> **Source passage**
- Opening Delimiter -

Google has an affinity for giving their projects cute names: Whether it’s Jelly Bean or KitKat, there’s something a little whimsical about their product updates. This also extends itself to the algorithmic updates periodically released over the years. The three most important changes made in the last three years were named Panda, Penguin, and Hummingbird. Understanding the importance of these changes can be the difference between success and failure.
Introduced to Environment: February 2011
The Panda updates began to target the rank of sites with low quality and/or high amounts of advertising. Affecting roughly 12 percent of search results, it also increased the ranking of social networking sites and certain news sites.
There are several differences with this algorithm than previous changes. For one, it was the first time Google actually decreased the importance of Page Rank and focused on user experience. Also, and perhaps more indicative of Google’s direction, is the use of advanced artificial intelligence to rate sites based on several factors – download speed, quality, and design were just a few of the elements evaluated to determine a site’s overall value. Google even took to publishing guidelines on its blog, outlining what they considered a high-quality site – you can find it here – so there would be no misunderstanding.
Why does this animal matter to you?

- Closing Delimiter -

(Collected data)
- Opening Delimiter -

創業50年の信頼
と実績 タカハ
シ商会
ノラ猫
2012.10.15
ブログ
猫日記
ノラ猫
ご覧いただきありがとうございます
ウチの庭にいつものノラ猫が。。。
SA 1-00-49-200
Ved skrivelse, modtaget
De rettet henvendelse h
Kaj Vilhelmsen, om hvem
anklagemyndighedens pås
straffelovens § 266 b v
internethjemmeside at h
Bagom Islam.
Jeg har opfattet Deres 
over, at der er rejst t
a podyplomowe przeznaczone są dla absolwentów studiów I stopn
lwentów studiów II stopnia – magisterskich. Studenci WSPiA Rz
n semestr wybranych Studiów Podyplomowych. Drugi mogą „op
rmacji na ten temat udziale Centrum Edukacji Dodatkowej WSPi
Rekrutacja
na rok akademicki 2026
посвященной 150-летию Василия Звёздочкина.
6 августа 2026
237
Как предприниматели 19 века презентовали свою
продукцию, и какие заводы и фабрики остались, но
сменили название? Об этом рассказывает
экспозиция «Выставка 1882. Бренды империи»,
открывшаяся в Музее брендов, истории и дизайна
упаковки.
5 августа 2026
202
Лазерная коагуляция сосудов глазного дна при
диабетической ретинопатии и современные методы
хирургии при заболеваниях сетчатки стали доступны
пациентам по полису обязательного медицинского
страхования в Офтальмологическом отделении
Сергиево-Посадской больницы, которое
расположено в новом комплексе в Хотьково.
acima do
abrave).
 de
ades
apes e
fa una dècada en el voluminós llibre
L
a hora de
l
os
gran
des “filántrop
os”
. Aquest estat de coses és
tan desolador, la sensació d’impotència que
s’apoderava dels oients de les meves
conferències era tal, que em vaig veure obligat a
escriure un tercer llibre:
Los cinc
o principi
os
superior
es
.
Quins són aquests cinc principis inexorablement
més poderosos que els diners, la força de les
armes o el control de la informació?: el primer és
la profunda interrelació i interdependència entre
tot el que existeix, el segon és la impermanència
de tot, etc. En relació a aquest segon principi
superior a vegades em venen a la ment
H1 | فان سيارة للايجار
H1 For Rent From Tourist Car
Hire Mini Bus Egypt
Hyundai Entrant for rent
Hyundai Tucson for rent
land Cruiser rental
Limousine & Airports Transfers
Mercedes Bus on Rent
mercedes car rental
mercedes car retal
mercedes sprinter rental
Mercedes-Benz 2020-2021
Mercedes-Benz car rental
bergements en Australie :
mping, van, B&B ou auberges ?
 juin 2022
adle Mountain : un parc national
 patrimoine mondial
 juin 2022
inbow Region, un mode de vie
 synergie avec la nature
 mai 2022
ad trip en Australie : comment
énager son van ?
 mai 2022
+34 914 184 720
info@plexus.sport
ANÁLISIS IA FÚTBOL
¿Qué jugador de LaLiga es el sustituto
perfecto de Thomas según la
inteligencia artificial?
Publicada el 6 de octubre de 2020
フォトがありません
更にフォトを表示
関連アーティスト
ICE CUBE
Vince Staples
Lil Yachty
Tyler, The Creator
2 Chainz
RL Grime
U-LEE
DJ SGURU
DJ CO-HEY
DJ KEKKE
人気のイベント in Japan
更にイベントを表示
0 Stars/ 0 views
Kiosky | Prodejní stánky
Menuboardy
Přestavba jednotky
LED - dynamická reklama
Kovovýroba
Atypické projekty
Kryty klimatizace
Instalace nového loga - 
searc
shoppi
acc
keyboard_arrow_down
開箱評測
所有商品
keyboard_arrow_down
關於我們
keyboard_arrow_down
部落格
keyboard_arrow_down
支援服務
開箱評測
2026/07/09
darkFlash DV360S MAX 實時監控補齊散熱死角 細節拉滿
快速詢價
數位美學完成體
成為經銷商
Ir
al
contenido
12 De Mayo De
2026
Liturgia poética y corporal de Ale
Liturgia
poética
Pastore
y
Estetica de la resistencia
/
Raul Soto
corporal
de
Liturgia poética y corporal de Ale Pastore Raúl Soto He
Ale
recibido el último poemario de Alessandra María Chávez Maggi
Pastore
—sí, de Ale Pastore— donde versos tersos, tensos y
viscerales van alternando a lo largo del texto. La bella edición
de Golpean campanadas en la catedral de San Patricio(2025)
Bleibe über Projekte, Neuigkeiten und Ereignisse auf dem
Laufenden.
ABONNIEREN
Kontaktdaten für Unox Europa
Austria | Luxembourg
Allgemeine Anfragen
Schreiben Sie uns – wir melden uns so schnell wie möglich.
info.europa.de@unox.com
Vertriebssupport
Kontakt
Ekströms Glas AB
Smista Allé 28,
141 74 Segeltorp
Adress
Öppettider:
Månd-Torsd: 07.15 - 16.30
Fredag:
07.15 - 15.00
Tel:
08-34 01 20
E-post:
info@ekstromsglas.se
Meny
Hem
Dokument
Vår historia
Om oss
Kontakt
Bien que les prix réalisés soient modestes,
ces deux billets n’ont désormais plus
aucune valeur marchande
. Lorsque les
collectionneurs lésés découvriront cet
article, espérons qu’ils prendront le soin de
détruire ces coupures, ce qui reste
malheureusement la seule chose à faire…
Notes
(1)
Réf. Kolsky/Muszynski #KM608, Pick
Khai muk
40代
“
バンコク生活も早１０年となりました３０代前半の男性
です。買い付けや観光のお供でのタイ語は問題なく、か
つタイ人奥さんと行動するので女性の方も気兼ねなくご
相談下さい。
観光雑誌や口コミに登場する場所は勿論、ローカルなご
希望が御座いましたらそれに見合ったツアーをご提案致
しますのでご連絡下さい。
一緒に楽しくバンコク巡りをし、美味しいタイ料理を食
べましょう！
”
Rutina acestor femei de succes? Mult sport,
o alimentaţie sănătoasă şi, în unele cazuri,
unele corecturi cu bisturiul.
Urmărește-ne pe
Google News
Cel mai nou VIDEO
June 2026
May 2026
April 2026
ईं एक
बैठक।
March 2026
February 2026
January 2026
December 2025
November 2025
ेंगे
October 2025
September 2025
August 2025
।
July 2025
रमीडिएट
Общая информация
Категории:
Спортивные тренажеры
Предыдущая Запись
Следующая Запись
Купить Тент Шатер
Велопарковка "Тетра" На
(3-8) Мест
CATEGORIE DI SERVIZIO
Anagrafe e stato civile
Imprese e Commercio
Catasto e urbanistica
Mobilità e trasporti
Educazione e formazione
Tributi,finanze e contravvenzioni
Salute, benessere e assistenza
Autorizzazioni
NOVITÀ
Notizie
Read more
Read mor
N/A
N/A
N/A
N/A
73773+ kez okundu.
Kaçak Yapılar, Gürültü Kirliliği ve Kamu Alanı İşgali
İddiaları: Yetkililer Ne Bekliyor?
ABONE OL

- Closing Delimiter -

> **Things to do**
• a. Please reproduce the passage of the Google updates article from "Introduced to Environment: February" up to and including "be no misunderstanding.".
• b. Rewrite the paragraph of the Google updates article that begins "There are several differences" as a short bulleted list that keeps its main facts.

> **Answers per task**
• a.
Introduced to Environment: February 2011
The Panda updates began to target the rank of sites with low quality and/or high amounts of advertising. Affecting roughly 12 percent of search results, it also increased the ranking of social networking sites and certain news sites.
There are several differences with this algorithm than previous changes. For one, it was the first time Google actually decreased the importance of Page Rank and focused on user experience. Also, and perhaps more indicative of Google’s direction, is the use of advanced artificial intelligence to rate sites based on several factors – download speed, quality, and design were just a few of the elements evaluated to determine a site’s overall value. Google even took to publishing guidelines on its blog, outlining what they considered a high-quality site – you can find it here – so there would be no misunderstanding.

• b.
- It was the first time Google decreased the importance of Page Rank and focused on user experience.
- Google used advanced artificial intelligence to rate sites on several factors, such as download speed, quality, and design, to determine a site's overall value.
- Google published guidelines on its blog describing what it considered a high-quality site.